インタビューの途中も、インターネット関連でしょうか、営業マンが来訪していましたが、川副さんはすべて丁重にお断りしていました。
「メディアを利用しての集客は考えていないんです。今回も、グルメ記事ではなく、若い世代の飲食人に向けての記事とのことでしたのでお受けしたんですょ。でも、私の話しなどでは記事になんかならないでしょう?(笑)」
東京の城北エリアで生まれ育ち、人と接する仕事がしてみたい、との想いでレストランを立ち上げた川副さんにとっては、メディアを介してではなく、実際にご来店されたお客さまとのコミュニケーションを大切に考えているのですね。
「ファンは少なくても、本当にコアなお客さまに支えられてここまでやってきました。とても感謝しています。地元の方から『今夜はヒョータンでも行くか』と言っていただき、お帰りも徒歩でのんびり帰宅するような、このエリアならではの環境を大切にしていきたいと思っています。この通りはまだレストランがほとんどありませんけど、もしかしたら数年後には飲食店がいくつもオープンして、ワクワクするような大通りになっているかもしれませんね」
ディナーで3,800円~のコースが用意されていますが、アラカルトも愉しめる気軽さが地元のコアなファンを獲得しつつあります。
川副さんセレクトの南仏を中心としたフランス産ワインの他、オーストラリア、ニュージーランド産などのワインも。常時80本ほどがラインナップ!
ほとんどの席から、カウンター越しに料理をつくる川副藍シェフの仕事ぶりをうかがうことができます。お客さまとの距離感も、とても近い。
池袋の一角がおもしろいことになっている──。
そう思わずにいられないフレンチレストランでした。

テーブルクロスもなくヒョータン型コースターの横にはお箸もついてカジュアル感を演出。

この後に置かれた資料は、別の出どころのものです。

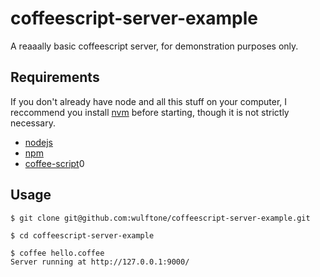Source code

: coffeescript-server-example
=====================

A reaaally basic coffeescript server, for demonstration purposes only.

## Requirements

If you don't already have node and all this stuff on your computer, I reccommend you install [nvm](https://github.com/creationix/nvm) before starting, though it is not strictly necessary.

* [nodejs](http://nodejs.org/)
* [npm](https://npmjs.org/)
* [coffee-script](http://coffeescript.org/#installation)0

## Usage

    $ git clone git@github.com:wulftone/coffeescript-server-example.git

    $ cd coffeescript-server-example

    $ coffee hello.coffee
    Server running at http://127.0.0.1:9000/
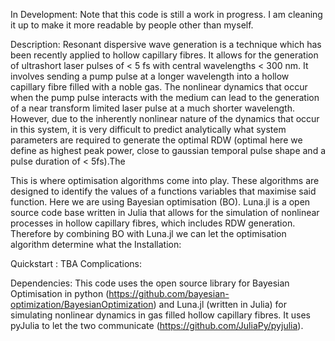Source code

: 

In Development: Note that this code is still a work in progress. I am cleaning it up to make it more readable by people other than myself.


Description: Resonant dispersive wave generation is a technique which has been recently applied to hollow capillary fibres. It allows for the generation of ultrashort laser pulses of < 5 fs with central wavelengths < 300 nm. It involves sending a pump pulse at a longer wavelength into a hollow capillary fibre filled with a noble gas. The nonlinear dynamics that occur when the pump pulse interacts with the medium can lead to the generation of a near transform limited laser pulse at a much shorter wavelength. However, due to the inherently nonlinear nature of the dynamics that occur in this system, it is very difficult to predict analytically what system parameters are required to generate the optimal RDW (optimal here we define as highest peak power, close to gaussian temporal pulse shape and a pulse duration of < 5fs).The


This is where optimisation algorithms come into play. These algorithms are designed to identify the values of a functions variables that maximise said function. Here we are using Bayesian optimisation (BO). Luna.jl is a open source code base written in Julia that allows for the simulation of nonlinear processes in hollow capillary fibres, which includes RDW generation. Therefore by combining BO with Luna.jl we can let the optimisation algorithm determine what the 
Installation: 

Quickstart : TBA 
Complications: 


Dependencies: This code uses the open source library for Bayesian Optimisation in python (https://github.com/bayesian-optimization/BayesianOptimization)
and Luna.jl (written in Julia) for simulating nonlinear dynamics in gas filled hollow capillary fibres. It uses pyJulia to let the two communicate (https://github.com/JuliaPy/pyjulia).
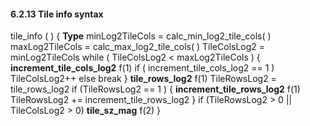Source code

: #### 6.2.13 Tile info syntax

<div class="syntax">
tile_info ( ) {                                                       <b>Type</b>
    minLog2TileCols = calc_min_log2_tile_cols( )
    maxLog2TileCols = calc_max_log2_tile_cols( )
    TileColsLog2 = minLog2TileCols
    while ( TileColsLog2 < maxLog2TileCols ) {
        <b>increment_tile_cols_log2</b>                                      f(1)
        if ( increment_tile_cols_log2 == 1 )
            TileColsLog2++
        else
            break
    }
    <b>tile_rows_log2</b>                                                    f(1)
    TileRowsLog2 = tile_rows_log2
    if (TileRowsLog2 == 1 ) {
        <b>increment_tile_rows_log2</b>                                      f(1)
        TileRowsLog2 += increment_tile_rows_log2
    }
    if (TileRowsLog2 > 0 || TileColsLog2 > 0)
        <b>tile_sz_mag</b>                                                   f(2)
}

</div>
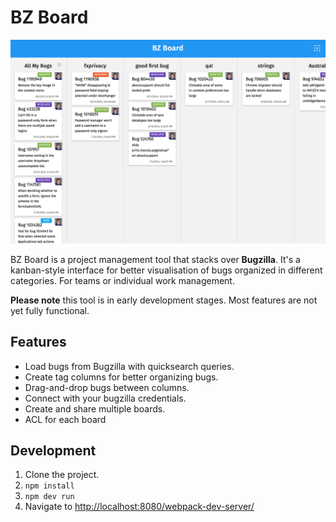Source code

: BZ Board
========

![BZ Board screenshot](https://raw.githubusercontent.com/BZBoard/bzboard/master/screenshot.png)

BZ Board is a project management tool that stacks over __Bugzilla__.
It's a kanban-style interface for better visualisation of bugs organized in different categories. For teams or individual work management.

__Please note__ this tool is in early development stages. Most features are not yet fully functional.

Features
--------
  - Load bugs from Bugzilla with quicksearch queries.
  - Create tag columns for better organizing bugs.
  - Drag-and-drop bugs between columns.
  - Connect with your bugzilla credentials.
  - Create and share multiple boards.
  - ACL for each board

Development
--------

1. Clone the project.
2. `npm install`
3. `npm dev run`
4. Navigate to [http://localhost:8080/webpack-dev-server/](http://localhost:8080/webpack-dev-server/)
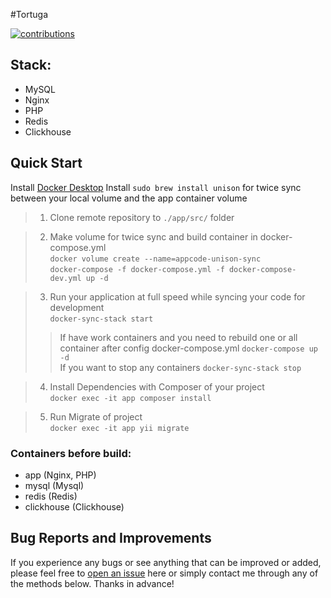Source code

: #Tortuga

[![contributions](https://img.shields.io/badge/environment-dev-brightgreen.svg?style=flat-square)](https://github.com/svishnevskii/deploy-kubernetes-nodejs-server/issues)

## Stack:
* MySQL
* Nginx
* PHP
* Redis
* Clickhouse


## Quick Start

Install [Docker Desktop](https://www.docker.com/products/docker-desktop)
Install `sudo brew install unison` for twice sync between your local volume and the app container volume

> 1. Clone remote repository to `./app/src/` folder

> 2. Make volume for twice sync and build container in docker-compose.yml \
>`docker volume create --name=appcode-unison-sync` \
>`docker-compose -f docker-compose.yml -f docker-compose-dev.yml up -d`

> 3. Run your application at full speed while syncing your code for development \
> `docker-sync-stack start`
>> If have work containers and you need to rebuild one or all container after config docker-compose.yml 
`docker-compose up -d` \
>> If you want to stop any containers `docker-sync-stack stop`

> 4. Install Dependencies with Composer of your project \
> `docker exec -it app composer install`

> 5. Run Migrate of project \
> `docker exec -it app yii migrate`


### Containers before build:
* app (Nginx, PHP)
* mysql (Mysql)
* redis (Redis)
* clickhouse (Clickhouse)


## Bug Reports and Improvements
If you experience any bugs or see anything that can be improved or added, please feel free to [open an issue](https://github.com/svishnevskii/todo/issues) here or simply contact me through any of the methods below. Thanks in advance!



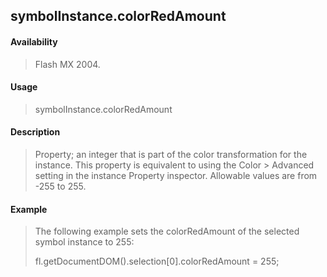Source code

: ## symbolInstance.colorRedAmount

#### Availability

> Flash MX 2004.

#### Usage

> symbolInstance.colorRedAmount

#### Description

> Property; an integer that is part of the color transformation for the instance. This property is equivalent to using the Color \> Advanced setting in the instance Property inspector. Allowable values are from -255 to 255.

#### Example

> The following example sets the colorRedAmount of the selected symbol instance to 255:
>
> fl.getDocumentDOM().selection\[0\].colorRedAmount = 255;
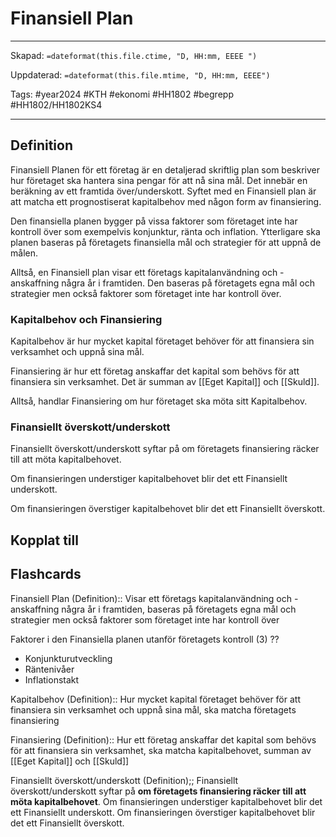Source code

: # Finansiell Plan

---

Skapad: `=dateformat(this.file.ctime, "D, HH:mm, EEEE ")`

Uppdaterad: `=dateformat(this.file.mtime, "D, HH:mm, EEEE")`

Tags: #year2024 #KTH #ekonomi #HH1802 #begrepp #HH1802/HH1802KS4

---

## Definition

Finansiell Planen för ett företag är en detaljerad skriftlig plan som beskriver hur företaget ska hantera sina pengar för att nå sina mål. Det innebär en beräkning av ett framtida över/underskott. Syftet med en Finansiell plan är att matcha ett prognostiserat kapitalbehov med någon form av finansiering.

Den finansiella planen bygger på vissa faktorer som företaget inte har kontroll över som exempelvis konjunktur, ränta och inflation. Ytterligare ska planen baseras på företagets finansiella mål och strategier för att uppnå de målen.

Alltså, en Finansiell plan visar ett företags kapitalanvändning och -anskaffning några år i framtiden. Den baseras på företagets egna mål och strategier men också faktorer som företaget inte har kontroll över.

### Kapitalbehov och Finansiering

Kapitalbehov är hur mycket kapital företaget behöver för att finansiera sin verksamhet och uppnå sina mål.

Finansiering är hur ett företag anskaffar det kapital som behövs för att finansiera sin verksamhet. Det är summan av [[Eget Kapital]] och [[Skuld]].

Alltså, handlar Finansiering om hur företaget ska möta sitt Kapitalbehov.

### Finansiellt överskott/underskott

Finansiellt överskott/underskott syftar på om företagets finansiering räcker till att möta kapitalbehovet.

Om finansieringen understiger kapitalbehovet blir det ett Finansiellt underskott.

Om finansieringen överstiger kapitalbehovet blir det ett Finansiellt överskott.

## Kopplat till

## Flashcards

Finansiell Plan (Definition):: Visar ett företags kapitalanvändning och -anskaffning några år i framtiden, baseras på företagets egna mål och strategier men också faktorer som företaget inte har kontroll över

Faktorer i den Finansiella planen utanför företagets kontroll (3)
??
- Konjunkturutveckling
- Räntenivåer
- Inflationstakt

Kapitalbehov (Definition):: Hur mycket kapital företaget behöver för att finansiera sin verksamhet och uppnå sina mål, ska matcha företagets finansiering
<!--SR:!2000-01-01,1,250!2024-05-12,4,270-->

Finansiering (Definition):: Hur ett företag anskaffar det kapital som behövs för att finansiera sin verksamhet, ska matcha kapitalbehovet, summan av [[Eget Kapital]] och [[Skuld]]

Finansiellt överskott/underskott (Definition);; Finansiellt överskott/underskott syftar på **om företagets finansiering räcker till att möta kapitalbehovet**. Om finansieringen understiger kapitalbehovet blir det ett Finansiellt underskott. Om finansieringen överstiger kapitalbehovet blir det ett Finansiellt överskott.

天然木の質感を生かした空間には、森林をイメージさせてくれるこんなオブジェも。

ほとんどの席からオープンキッチンで仕事をするシェフの姿を垣間見ることができます。

- シュヴァル・ド・ヒョータン (Cheval de Hyotan)
- 東京都豊島区西池袋3-5-7 ウィルコート1F
- tel.03-5953-3430
- 営:ランチ11:30~13:30(L.O)
- ディナー18:00~23:00(フードL.O.21:00 ドリンクL.O.22:00)
- 休:水曜・第3火曜
- 交:各線池袋駅徒歩6分
ひょーたんから駒とはよく言ったもので、川副さんの既成概念にとらわれないお話しの中にいくつもの「ひょーたんから駒」的な世界観がうかがえたような気がしています。さて、次のお店をご紹介いただきました。「大好きなダイニングバーで、ほぼ同年代のオーナー藤崎さんがやっておられる『オレンジ』をぜひご紹介したいですね。少し懐かしい音楽も楽しいですょ」。ありがとうございます。それでは次回も池袋の深い夜にお会いしましょう。